Volcanoes in subduction-related magmatic arcs occur in a variety of crustal tectonic regimes, including where active faults indicate arc-normal extension. Mount Mazama, the Cascades arc volcano that hosts Crater Lake caldera, overlaps with an ~10‑km-wide zone of ~north–south trending normal faults along its western margin. A lidar survey of Crater Lake National Park reveals several previously unrecognized, recently active faults within this zone. Post-Last Glacial Maximum (LGM; <16 ka) vertical separations measured from profiles across the primarily east-facing scarps in moraine and glaciated surfaces range from ~2 m to as much as 12 m. Scarp heights and beveled profiles commonly suggest two or more postglacial surface-rupturing events. Ignimbrite of the ca. 7.6 ka climactic eruption of Mount Mazama, during which Crater Lake caldera formed, appears to bury fault strands where they project into thick, valley-filling ignimbrite. Exposures in two ~1-m-deep trenches suggest that ignimbrite banks against and mantles scraps where the deposit is thin. Lack of lateral offset of linear geomorphic features suggests principally normal displacement, although predominant left stepping of scarp strands implies a component of dextral slip.
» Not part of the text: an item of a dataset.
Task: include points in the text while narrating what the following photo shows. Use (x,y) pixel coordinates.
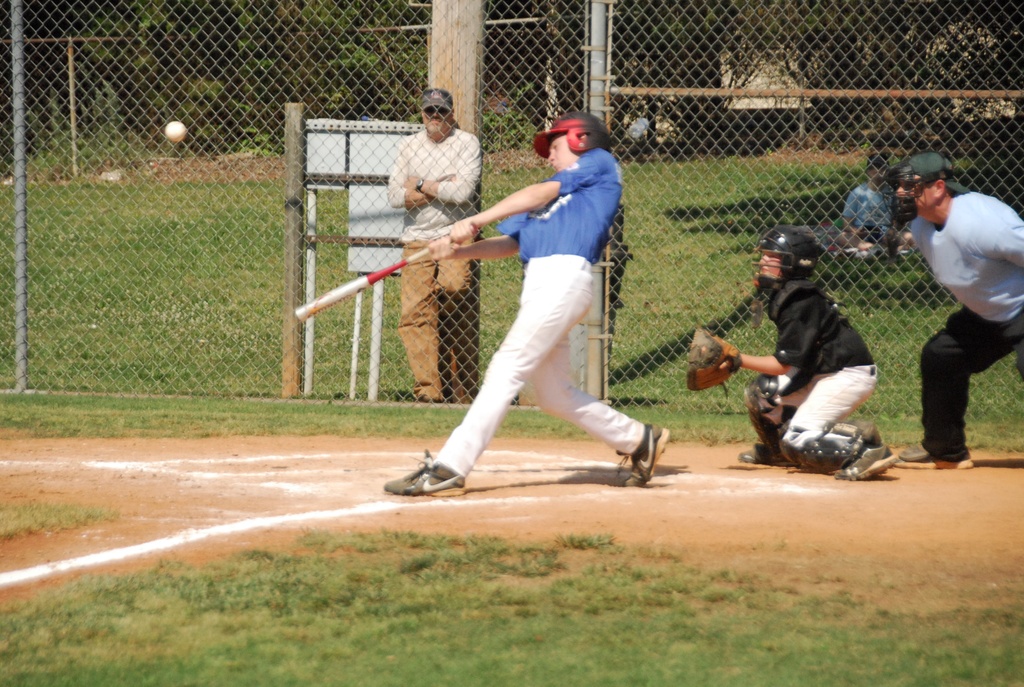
In the image the people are playing base ball game in the ground (322,409) and behind them there is a mesh (450,91) and behind the mesh (509,163) there are few people (426,119) on the grass surface (659,178). Behind the grass surface (138,246) there are many trees (772,47).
Full rupture of the longest fault (18 km) could have produced earthquakes of M_w≤6.5 from empirical scaling relationships. If several faults slipped in one event, prehistoric ruptures could have been a combined 44 km long and suggest an earthquake of M_w7.0. Scarps as high as 12 m in LGM moraine imply maximum vertical slip rates of 1.5 mm/yr for the zone west of Crater Lake, considerably higher than the ~0.3 mm/yr long-term rate for the nearby West Klamath Lake fault zone south of the caldera. An unanswered question is the timing of surface-rupturing earthquakes relative to the Mazama climactic, caldera-forming eruption. Apparent overlap of scarps by ignimbrite is permissive of the eruption having been preceded by a large earthquake. Alternatively, large surface-rupturing earthquakes may have occurred during the eruption, a result of decrease in east–west compressive stress during ejection of ~50 km³ of magma and concurrent caldera collapse.